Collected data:
————————

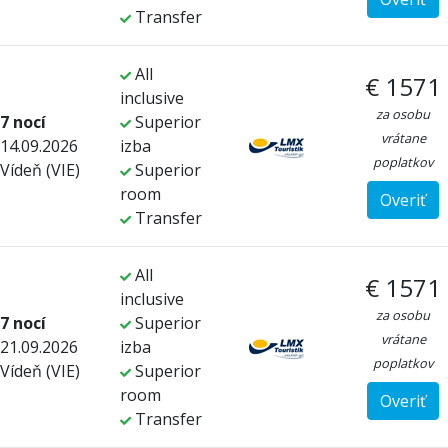
Transfer
All
€ 1571
inclusive
za osobu
7 nocí
Superior
vrátane
14.09.2026
izba
poplatkov
Vídeň (VIE)
Superior
room
Overiť
Transfer
All
€ 1571
inclusive
za osobu
7 nocí
Superior
vrátane
21.09.2026
izba
poplatkov
Vídeň (VIE)
Superior
room
Overiť
Transfer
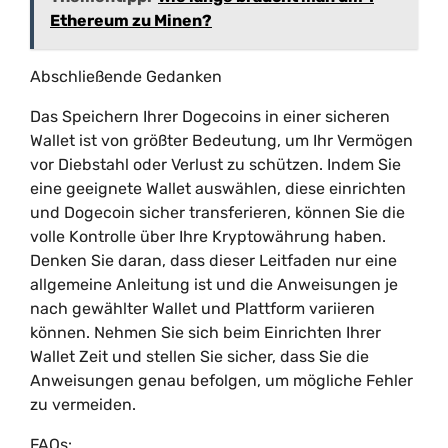
Ethereum zu Minen?
Abschließende Gedanken
Das Speichern Ihrer Dogecoins in einer sicheren
Wallet ist von größter Bedeutung, um Ihr Vermögen
vor Diebstahl oder Verlust zu schützen. Indem Sie
eine geeignete Wallet auswählen, diese einrichten
und Dogecoin sicher transferieren, können Sie die
volle Kontrolle über Ihre Kryptowährung haben.
Denken Sie daran, dass dieser Leitfaden nur eine
allgemeine Anleitung ist und die Anweisungen je
nach gewählter Wallet und Plattform variieren
können. Nehmen Sie sich beim Einrichten Ihrer
Wallet Zeit und stellen Sie sicher, dass Sie die
Anweisungen genau befolgen, um mögliche Fehler
zu vermeiden.
FAQs:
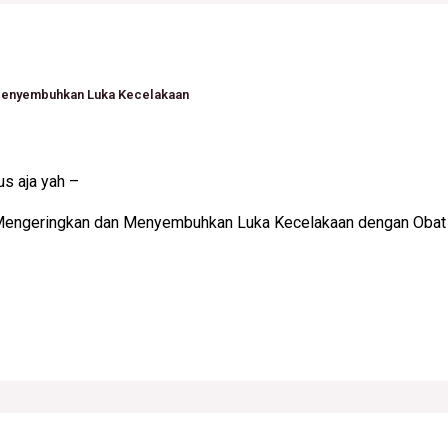
Menyembuhkan Luka Kecelakaan
s aja yah –
Mengeringkan dan Menyembuhkan Luka Kecelakaan dengan Obat 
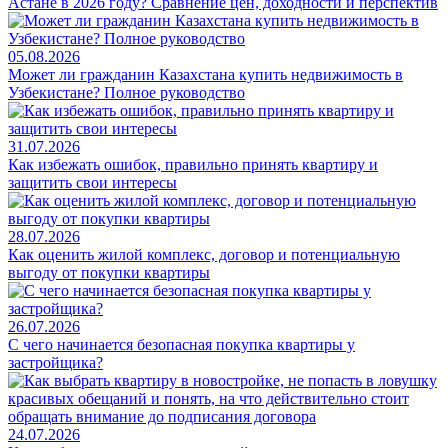
Астане в 2026 году? Сравнение цен, доходности и перспектив
05.08.2026
Может ли гражданин Казахстана купить недвижимость в
Узбекистане? Полное руководство
31.07.2026
Как избежать ошибок, правильно принять квартиру и
защитить свои интересы
28.07.2026
Как оценить жилой комплекс, договор и потенциальную
выгоду от покупки квартиры
26.07.2026
С чего начинается безопасная покупка квартиры у
застройщика?
24.07.2026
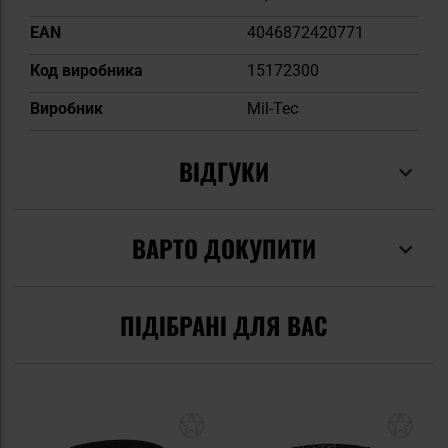
EAN
4046872420771
Код виробника
15172300
Виробник
Mil-Tec
ВІДГУКИ
ВАРТО ДОКУПИТИ
ПІДІБРАНІ ДЛЯ ВАС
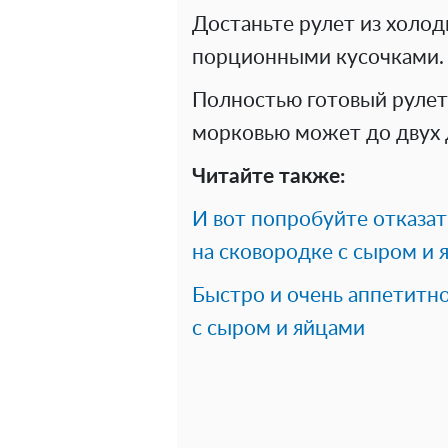
Достаньте рулет из холод
порционными кусочками.
Полностью готовый рулет 
морковью может до двух 
Читайте также:
И вот попробуйте отказат
на сковородке с сыром и 
Быстро и очень аппетитно
с сыром и яйцами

————————

PROBLEM STATEMENT |
Would you please set down the data above again exactly, without its pictures?

YOUR RESPONSE |
Transfer
All
€ 1571
inclusive
za osobu
7 nocí
Superior
vrátane
14.09.2026
izba
poplatkov
Vídeň (VIE)
Superior
room
Overiť
Transfer
All
€ 1571
inclusive
za osobu
7 nocí
Superior
vrátane
21.09.2026
izba
poplatkov
Vídeň (VIE)
Superior
room
Overiť
Transfer
Ethereum zu Minen?
Abschließende Gedanken
Das Speichern Ihrer Dogecoins in einer sicheren
Wallet ist von größter Bedeutung, um Ihr Vermögen
vor Diebstahl oder Verlust zu schützen. Indem Sie
eine geeignete Wallet auswählen, diese einrichten
und Dogecoin sicher transferieren, können Sie die
volle Kontrolle über Ihre Kryptowährung haben.
Denken Sie daran, dass dieser Leitfaden nur eine
allgemeine Anleitung ist und die Anweisungen je
nach gewählter Wallet und Plattform variieren
können. Nehmen Sie sich beim Einrichten Ihrer
Wallet Zeit und stellen Sie sicher, dass Sie die
Anweisungen genau befolgen, um mögliche Fehler
zu vermeiden.
FAQs:
Menyembuhkan Luka Kecelakaan
s aja yah –
Mengeringkan dan Menyembuhkan Luka Kecelakaan dengan Obat 
Астане в 2026 году? Сравнение цен, доходности и перспектив
05.08.2026
Может ли гражданин Казахстана купить недвижимость в
Узбекистане? Полное руководство
31.07.2026
Как избежать ошибок, правильно принять квартиру и
защитить свои интересы
28.07.2026
Как оценить жилой комплекс, договор и потенциальную
выгоду от покупки квартиры
26.07.2026
С чего начинается безопасная покупка квартиры у
застройщика?
24.07.2026
EAN
4046872420771
Код виробника
15172300
Виробник
Mil-Tec
ВІДГУКИ
ВАРТО ДОКУПИТИ
ПІДІБРАНІ ДЛЯ ВАС
Достаньте рулет из холод
порционными кусочками.
Полностью готовый рулет 
морковью может до двух 
Читайте также:
И вот попробуйте отказат
на сковородке с сыром и 
Быстро и очень аппетитно
с сыром и яйцами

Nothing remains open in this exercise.